Tabletop Simulator has a well-maintained community mod that covers the 2nd edition content. It is functional for groups who know the rules already. The Haunt phase in particular loses some atmosphere digitally because the tension of a player leaving the room and reading in secret is hard to replicate.
If you want to try the game before buying, the Tabletop Simulator mod is the most accessible route. Given how central the physical experience is to what Betrayal does, the digital version is more of a rules-check than a proper substitute.
If You Like This, Try These
- Dead of Winter: A Cross Roads Game: A semi-cooperative survival game with hidden traitor mechanics and a genuine story-first feel. Higher complexity than Betrayal but the hidden objectives and betrayal tension are very similar. Better balanced across player counts.
- Arkham Horror: The Card Game: A cooperative living card game set in Lovecraftian New England. If Betrayal leaves you wanting more horror narrative with deeper mechanics and better solo support, Arkham Horror LCG is the natural step up.
- The Haunting of Hill House (Osprey Games): A cooperative game based on the Shirley Jackson novel, smaller in scope than Betrayal but tightly designed. Good for groups who want the gothic atmosphere without the rules overhead.
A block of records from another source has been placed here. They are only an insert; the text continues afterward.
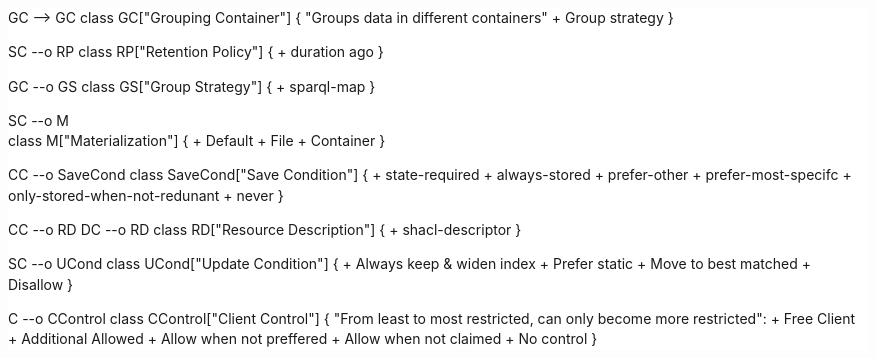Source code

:   GC --> GC
  class GC["Grouping Container"] {
    "Groups data in different containers"
    + Group strategy
  }

  SC --o RP
  class RP["Retention Policy"] {
    + duration ago 
  }


  GC --o GS
  class GS["Group Strategy"] {
    + sparql-map
  }

  SC --o M  
  class M["Materialization"] {
    + Default
    + File
    + Container
  }

  CC --o SaveCond
  class SaveCond["Save Condition"] {
    + state-required
    + always-stored
    + prefer-other
    + prefer-most-specifc
    + only-stored-when-not-redunant
    + never
  }

  CC --o RD
  DC --o RD
  class RD["Resource Description"] {
    + shacl-descriptor
  }

  SC --o UCond
  class UCond["Update Condition"] {
    + Always keep & widen index
    + Prefer static
    + Move to best matched
    + Disallow
  }

  C --o CControl
  class CControl["Client Control"] {
    "From least to most restricted,
    can only become more restricted":
    + Free Client
    + Additional Allowed
    + Allow when not preffered
    + Allow when not claimed
    + No control
  }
- Mansions of Madness (2nd Edition): A fully cooperative Lovecraftian dungeon crawl with app-driven scenarios. Easier to teach than Betrayal because there is no traitor and the app manages the rules. Much more expensive, but a more polished experience overall.
- Mysterium: A gentler social deduction game with a ghost-and-suspects theme. Lower complexity than Betrayal and fully cooperative, but shares the feel of players slowly uncovering a hidden story together.
Final Thoughts
Betrayal at House on the Hill is not the tightest design in the hobby. It never has been. Some haunts are unbalanced. Some sessions end in ten minutes because the traitor draws a scenario that is almost impossible to win. Some games go long because everyone is having too much fun to notice it should be over.
None of that is really the point. Betrayal is a story machine. It gives a table of friends a structure for something to happen to them, and the something that happens is almost always memorable, either because it was tense, or absurd, or ended in someone’s spectacular defeat.
The 3rd edition fixes the worst offenders from two decades of accumulated rough edges. The new haunts are well constructed, the Scenarios add genuine narrative glue, and the streamlined rules mean new players can get through their first Haunt without a rules dispute stopping the game.
The weaknesses are real. It does not work at two players. It is not a game that rewards deep strategic thinking. The balance between traitor and heroes varies more than it should depending on which haunt activates. And if your group is the type that gets frustrated by rules ambiguity, a handful of haunts will still need a ruling mid-game.
But for a horror game night with four or five people who are willing to lean into whatever the house throws at them, there is still nothing quite like it after twenty years.
Betrayal at House on the Hill is the best game for groups who want the experience of playing through a horror film rather than winning a strategy game.